House guardians differ from wards in that you (usually) don’t create them. Guardians are sentient beings that protect your home and family in exchange for offerings. The nature of the offerings changes based on the origin of the given spirit. These spirits can include human ghosts of an exceptionally positive headspace, ancestors, fairies, house wights (spirits attached to the collective spirit of the household), daemons (neutral spirits that can be paid to do a job), deities, animal totems, and angels. You can also create your own house guardian—called a servitor or a tulpa—although this takes some practice and more maintenance than making offerings and maintaining positive relationships with already existent beings. The advantage of creating your own guardians is that, since you made them, they will have only your agenda to fulfill.

What guardians you encourage in your home can change based on your religious or magical tradition, your geographic region, and personal experiences you’ve had. For instance, many people who grew up in Christian traditions may perform a four corners prayer, which calls angels to guard the four corners of a home (or room) and to keep out negative influences. This practice may continue even as this person moves into a Wiccan household—or may stop in favor of cultivating house wights or other beings that seem more appropriate to that person’s phase of life.

If you want active house guardians, you must create a contract with them. This contract looks like an informal employment agreement. You ask for a service, such as keeping intruders and door-to-door evangelists away from your home, and in return you offer the spirits a payment, such as incense, chocolate, or small bowls of wine or juice at regular intervals. Some spirits may require something daily, others weekly. Always put out an offering for any house protectors at the Full Moon. If you use food, leave it for seven days and then dispose of it. Every month, evaluate the service you receive. If the protections prove unsatisfactory, release the spirit.

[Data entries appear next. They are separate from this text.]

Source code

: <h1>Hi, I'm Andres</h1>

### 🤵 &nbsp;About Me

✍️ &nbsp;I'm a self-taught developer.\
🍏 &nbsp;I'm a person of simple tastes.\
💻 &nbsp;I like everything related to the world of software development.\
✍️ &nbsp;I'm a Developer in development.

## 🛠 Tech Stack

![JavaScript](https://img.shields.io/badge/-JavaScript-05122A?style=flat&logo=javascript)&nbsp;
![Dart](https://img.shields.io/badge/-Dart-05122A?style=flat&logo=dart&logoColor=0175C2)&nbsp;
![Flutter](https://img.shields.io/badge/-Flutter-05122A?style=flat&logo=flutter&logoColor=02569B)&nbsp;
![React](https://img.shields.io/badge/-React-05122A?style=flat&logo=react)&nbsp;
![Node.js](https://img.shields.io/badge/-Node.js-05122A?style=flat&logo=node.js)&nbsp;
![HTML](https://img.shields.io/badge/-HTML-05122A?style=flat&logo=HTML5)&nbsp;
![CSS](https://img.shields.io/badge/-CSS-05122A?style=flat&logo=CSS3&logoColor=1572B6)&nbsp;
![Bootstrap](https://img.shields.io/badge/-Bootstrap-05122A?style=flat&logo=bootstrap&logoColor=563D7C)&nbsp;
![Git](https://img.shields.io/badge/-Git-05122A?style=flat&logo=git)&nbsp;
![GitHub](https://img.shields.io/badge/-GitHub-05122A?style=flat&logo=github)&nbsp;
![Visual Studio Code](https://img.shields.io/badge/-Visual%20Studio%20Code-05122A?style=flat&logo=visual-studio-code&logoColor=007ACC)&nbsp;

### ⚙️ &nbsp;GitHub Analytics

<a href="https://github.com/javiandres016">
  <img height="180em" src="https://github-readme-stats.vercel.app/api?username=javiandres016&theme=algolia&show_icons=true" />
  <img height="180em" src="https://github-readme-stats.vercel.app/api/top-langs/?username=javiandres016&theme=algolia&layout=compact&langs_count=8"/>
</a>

Robert Frost once wrote that “good fences make good neighbours.” He was just talking about practical boundaries, but the truth extends to the metaphysical ones as well. House warding extends beyond a routine house cleansing and blessing. The ever-important monthly cleanse and bless can metaphorically oil the locks on your doors and windows. House wards and spirits add the equivalent of armed guards and a security system. These protections serve double duty: they keep the outside world from intruding into the energy regulation of your home, and they also prevent what you do inside your home from disrupting the lives of your neighbors.